Notice the size difference. The original file was 634 bytes, while the cleaned file is only 424 bytes. While the reduction seems small for this tiny example file, the percentage of reduction is significant. For real-world captures that can be many megabytes or even gigabytes, this cleaning process results in substantial space savings and performance gains.

Convert the Cleaned .cap File to Hashcat 22000 Format

In this step, you will convert the cleaned .cap file into a format that Hashcat can use for cracking.

Hashcat cannot directly use .cap files. It requires the handshake data to be extracted and formatted in a specific way. For WPA/WPA2, this is Hashcat mode 22000. We will use a tool from the hcxtools suite, hcxpcapngtool, to perform this conversion.

The command syntax is: hcxpcapngtool -o <output_hash_file> <input_cleaned.cap>

Let's convert our wpa_cleaned.cap file into a Hashcat-compatible file named wpa.hc22000.
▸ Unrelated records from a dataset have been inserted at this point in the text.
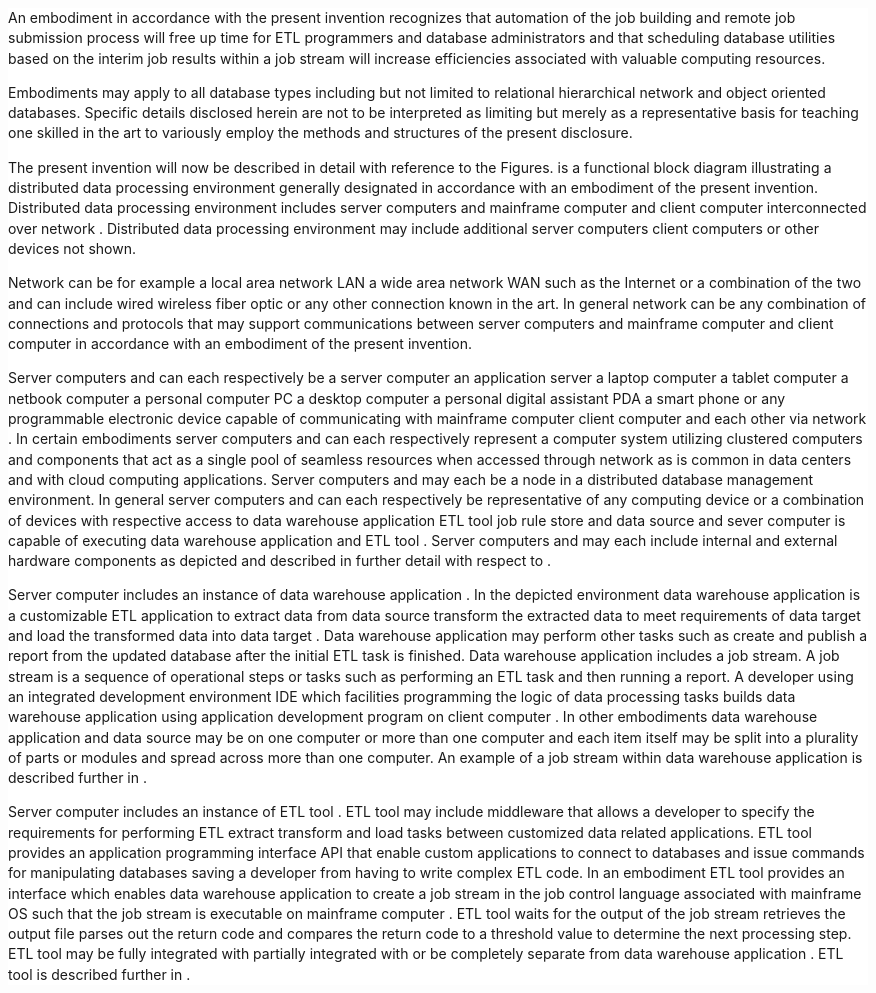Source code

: An embodiment in accordance with the present invention recognizes that automation of the job building and remote job submission process will free up time for ETL programmers and database administrators and that scheduling database utilities based on the interim job results within a job stream will increase efficiencies associated with valuable computing resources.

Embodiments may apply to all database types including but not limited to relational hierarchical network and object oriented databases. Specific details disclosed herein are not to be interpreted as limiting but merely as a representative basis for teaching one skilled in the art to variously employ the methods and structures of the present disclosure.

The present invention will now be described in detail with reference to the Figures. is a functional block diagram illustrating a distributed data processing environment generally designated in accordance with an embodiment of the present invention. Distributed data processing environment includes server computers and mainframe computer and client computer interconnected over network . Distributed data processing environment may include additional server computers client computers or other devices not shown.

Network can be for example a local area network LAN a wide area network WAN such as the Internet or a combination of the two and can include wired wireless fiber optic or any other connection known in the art. In general network can be any combination of connections and protocols that may support communications between server computers and mainframe computer and client computer in accordance with an embodiment of the present invention.

Server computers and can each respectively be a server computer an application server a laptop computer a tablet computer a netbook computer a personal computer PC a desktop computer a personal digital assistant PDA a smart phone or any programmable electronic device capable of communicating with mainframe computer client computer and each other via network . In certain embodiments server computers and can each respectively represent a computer system utilizing clustered computers and components that act as a single pool of seamless resources when accessed through network as is common in data centers and with cloud computing applications. Server computers and may each be a node in a distributed database management environment. In general server computers and can each respectively be representative of any computing device or a combination of devices with respective access to data warehouse application ETL tool job rule store and data source and sever computer is capable of executing data warehouse application and ETL tool . Server computers and may each include internal and external hardware components as depicted and described in further detail with respect to .

Server computer includes an instance of data warehouse application . In the depicted environment data warehouse application is a customizable ETL application to extract data from data source transform the extracted data to meet requirements of data target and load the transformed data into data target . Data warehouse application may perform other tasks such as create and publish a report from the updated database after the initial ETL task is finished. Data warehouse application includes a job stream. A job stream is a sequence of operational steps or tasks such as performing an ETL task and then running a report. A developer using an integrated development environment IDE which facilities programming the logic of data processing tasks builds data warehouse application using application development program on client computer . In other embodiments data warehouse application and data source may be on one computer or more than one computer and each item itself may be split into a plurality of parts or modules and spread across more than one computer. An example of a job stream within data warehouse application is described further in .

Server computer includes an instance of ETL tool . ETL tool may include middleware that allows a developer to specify the requirements for performing ETL extract transform and load tasks between customized data related applications. ETL tool provides an application programming interface API that enable custom applications to connect to databases and issue commands for manipulating databases saving a developer from having to write complex ETL code. In an embodiment ETL tool provides an interface which enables data warehouse application to create a job stream in the job control language associated with mainframe OS such that the job stream is executable on mainframe computer . ETL tool waits for the output of the job stream retrieves the output file parses out the return code and compares the return code to a threshold value to determine the next processing step. ETL tool may be fully integrated with partially integrated with or be completely separate from data warehouse application . ETL tool is described further in .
hcxpcapngtool -o wpa.hc22000 wpa_cleaned.cap

The tool will output a summary of the conversion:

reading from wpa_cleaned.cap
summary:
file name....................: wpa_cleaned.cap
file type....................: pcap
file hardware information....: 802.11
file network type............: DLT_IEEE802_11 (105)
packets inside...............: 4
skipped packets..............: 0
packets with FCS.............: 0
beacons (with ESSID inside)..: 0
probe requests...............: 0
probe responses..............: 0
association requests.........: 0
association responses........: 0
reassociation requests.......: 0
reassociation responses......: 0
authentications (OPEN SYSTEM): 2
authentications (BROADCOM)...: 0
EAPOL packets................: 2
EAPOL PMKIDs.................: 0
EAPOL M1s....................: 1
EAPOL M2s....................: 1
EAPOL M3s....................: 0
EAPOL M4s....................: 0
best handshakes..............: 1 (ap-less: 0)
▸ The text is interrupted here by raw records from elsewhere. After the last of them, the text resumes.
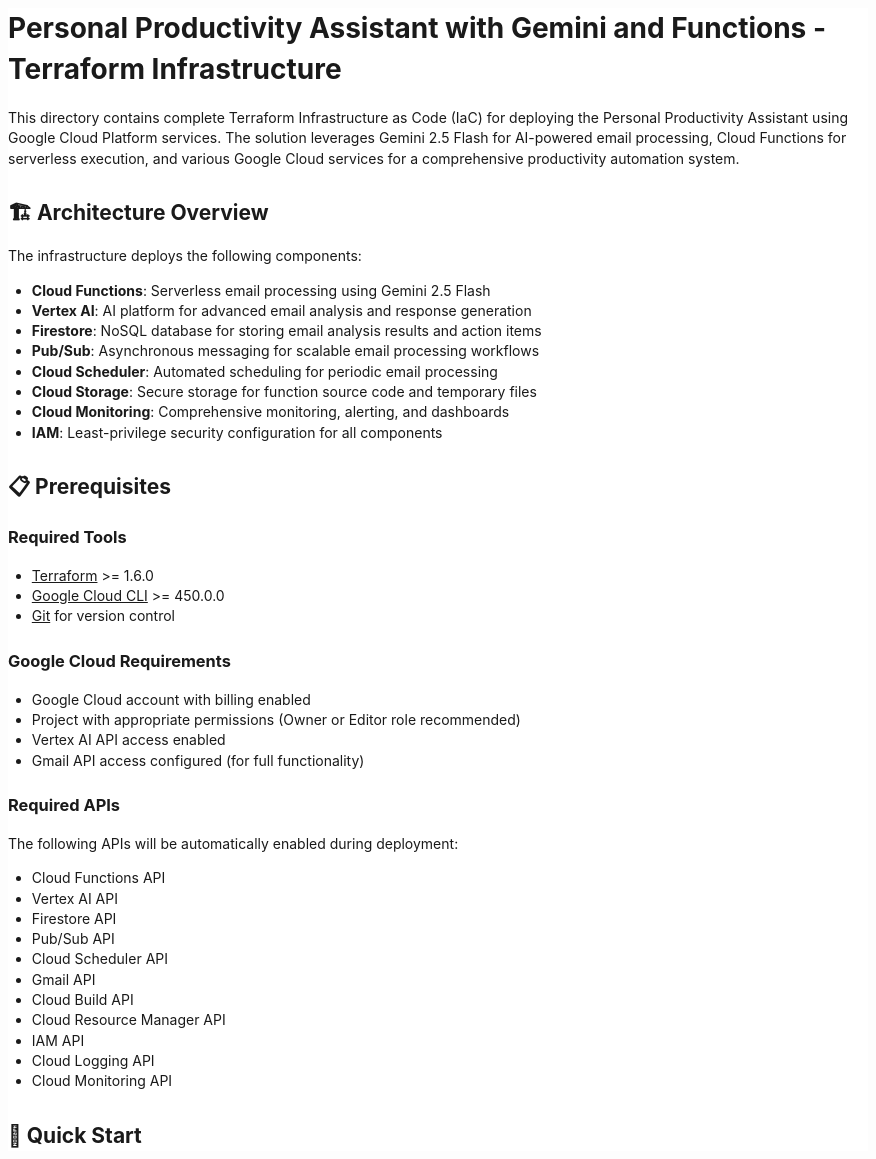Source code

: # Personal Productivity Assistant with Gemini and Functions - Terraform Infrastructure

This directory contains complete Terraform Infrastructure as Code (IaC) for deploying the Personal Productivity Assistant using Google Cloud Platform services. The solution leverages Gemini 2.5 Flash for AI-powered email processing, Cloud Functions for serverless execution, and various Google Cloud services for a comprehensive productivity automation system.

## 🏗️ Architecture Overview

The infrastructure deploys the following components:

- **Cloud Functions**: Serverless email processing using Gemini 2.5 Flash
- **Vertex AI**: AI platform for advanced email analysis and response generation
- **Firestore**: NoSQL database for storing email analysis results and action items
- **Pub/Sub**: Asynchronous messaging for scalable email processing workflows
- **Cloud Scheduler**: Automated scheduling for periodic email processing
- **Cloud Storage**: Secure storage for function source code and temporary files
- **Cloud Monitoring**: Comprehensive monitoring, alerting, and dashboards
- **IAM**: Least-privilege security configuration for all components

## 📋 Prerequisites

### Required Tools
- [Terraform](https://www.terraform.io/downloads) >= 1.6.0
- [Google Cloud CLI](https://cloud.google.com/sdk/docs/install) >= 450.0.0
- [Git](https://git-scm.com/downloads) for version control

### Google Cloud Requirements
- Google Cloud account with billing enabled
- Project with appropriate permissions (Owner or Editor role recommended)
- Vertex AI API access enabled
- Gmail API access configured (for full functionality)

### Required APIs
The following APIs will be automatically enabled during deployment:
- Cloud Functions API
- Vertex AI API
- Firestore API
- Pub/Sub API
- Cloud Scheduler API
- Gmail API
- Cloud Build API
- Cloud Resource Manager API
- IAM API
- Cloud Logging API
- Cloud Monitoring API

## 🚀 Quick Start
1 handshake(s) written to wpa.hc22000

A new file, wpa.hc22000, has been created. Let's view its content with the cat command.

cat wpa.hc22000

The output will be a single, long line of text. This is the hash that Hashcat can understand.

WPA*02*...long string of characters...

This file is now ready to be used with Hashcat for a password cracking attempt.

Summary

Congratulations on completing the lab! You have successfully prepared a raw Wi-Fi capture file for use with Hashcat.

In this lab, you learned how to:

  • Understand the importance of cleaning capture files to improve efficiency and reduce file size.
  • Use the wpaclean tool to strip unnecessary packets from a raw .cap file.
  • Verify the effectiveness of the cleaning process by comparing the original and cleaned file sizes.
  • Use hcxpcapngtool to convert the cleaned capture file into the hc22000 format required by Hashcat.

You now have a fundamental skill for the Wi-Fi security assessment workflow. The next logical step would be to take the generated .hc22000 file and use it with Hashcat and a wordlist to attempt to recover the original password.